Solved – Analyzing bad lm plots in R (Two parallel lines in Residuals and Normal QQ)

qq-plotresiduals

I am working on some stock analysis that I picked up to help me learn more about modeling.

I have become comfortable analyzing these plots when they are more as expected but I can't figure out why these are so wacky. I imagine there must be an explanation for these odd plots. Let me know if you have any idea how to analyze these.

plots of my lm model lm("Binary does next day go up or not" ~ predictor1 + predictor2 + predictor1*predictor2)

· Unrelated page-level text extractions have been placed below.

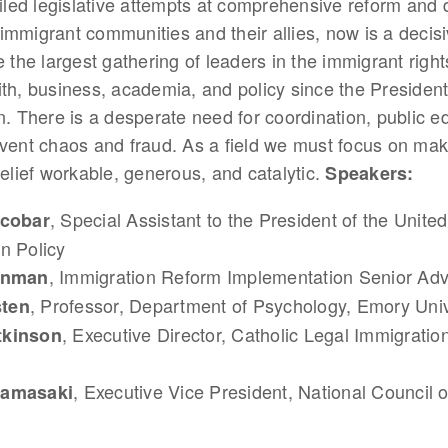
ailed legislative attempts at comprehensive reform and
immigrant communities and their allies, now is a deci
e the largest gathering of leaders in the immigrant rig
ith, business, academia, and policy since the Presiden
n. There is a desperate need for coordination, public e
event chaos and fraud. As a field we must focus on mak
relief workable, generous, and catalytic.
Speakers:
, Special Assistant to the President of the United
scobar
n Policy
, Immigration Reform Implementation Senior Adv
einman
, Professor, Department of Psychology, Emory Univ
ten
, Executive Director, Catholic Legal Immigratio
tkinson
, Executive Vice President, National Council 
Kamasaki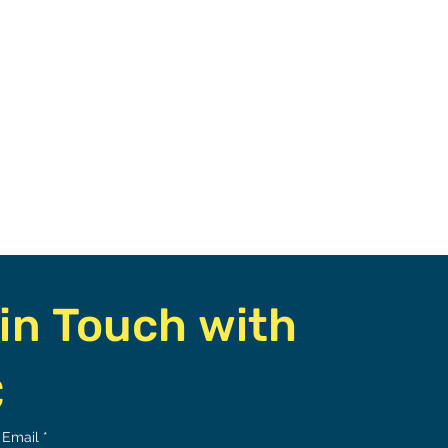
in Touch with 
C
Email
*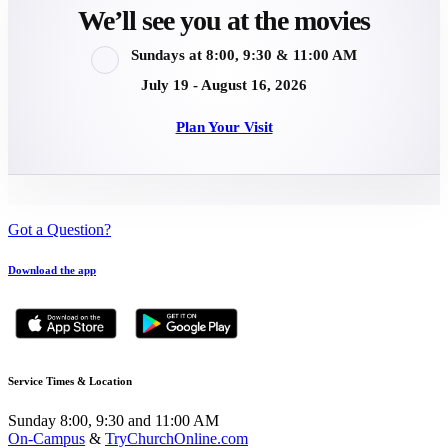
We’ll see you at the movies
Sundays at 8:00, 9:30 & 11:00 AM
July 19 - August 16, 2026
Plan Your Visit
Got a Question?
Download the app
Service Times & Location
Sunday 8:00, 9:30 and 11:00 AM
On-Campus
&
TryChurchOnline.com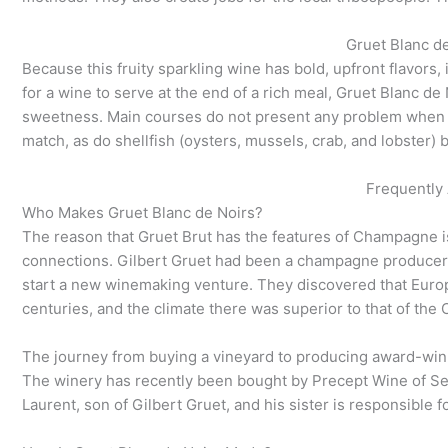
Gruet Blanc de
Because this fruity sparkling wine has bold, upfront flavors, 
for a wine to serve at the end of a rich meal, Gruet Blanc de 
sweetness. Main courses do not present any problem when pa
match, as do shellfish (oysters, mussels, crab, and lobster) 
Frequently
Who Makes Gruet Blanc de Noirs?
The reason that Gruet Brut has the features of Champagne is 
connections. Gilbert Gruet had been a champagne producer i
start a new winemaking venture. They discovered that Euro
centuries, and the climate there was superior to that of th
The journey from buying a vineyard to producing award-winni
The winery has recently been bought by Precept Wine of Sea
Laurent, son of Gilbert Gruet, and his sister is responsible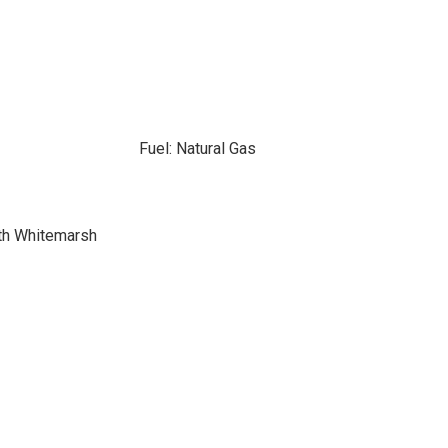
Fuel: Natural Gas
th Whitemarsh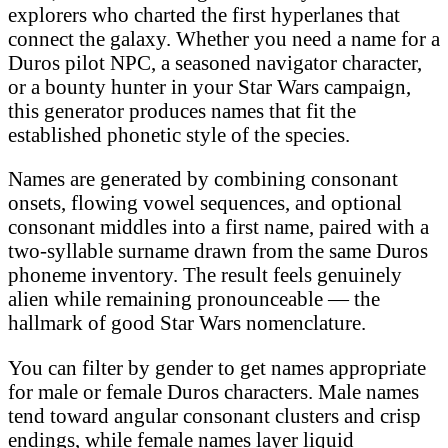
explorers who charted the first hyperlanes that
connect the galaxy. Whether you need a name for a
Duros pilot NPC, a seasoned navigator character,
or a bounty hunter in your Star Wars campaign,
this generator produces names that fit the
established phonetic style of the species.
Names are generated by combining consonant
onsets, flowing vowel sequences, and optional
consonant middles into a first name, paired with a
two-syllable surname drawn from the same Duros
phoneme inventory. The result feels genuinely
alien while remaining pronounceable — the
hallmark of good Star Wars nomenclature.
You can filter by gender to get names appropriate
for male or female Duros characters. Male names
tend toward angular consonant clusters and crisp
endings, while female names layer liquid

enter image description here

Best Answer

Start from the definition, residual $=$ observed $-$ fitted, from which it immediately follows for any observed response that can be 0 or 1 that the residuals must fall on one of two lines,

residual $= 0 -$ fitted

residual $= 1 -$ fitted.

These lines are not horizontal, which would imply a band of identical residuals.

That explains the top-left plot. The top-right plot follows from noticing that you have two big clumps of residuals, one positive, one negative. Checking such residuals for normality is inappropriate any way. Normal errors aren't a plausible assumption here.

The other plots are easier to think about when you focus on this basic fact.

The bigger deal here is that regression sounds inappropriate for these data. You're reducing change to a binary outcome, which is your decision, but even then something like a logit regression would seem a better bet, as @whuber also comments.

The word incorrect in your title is therefore itself quite incorrect. Puzzling to you, indeed; inappropriate or unhelpful, arguably.

EDIT: The wording has been changed from incorrect to bad, which in my view is no better.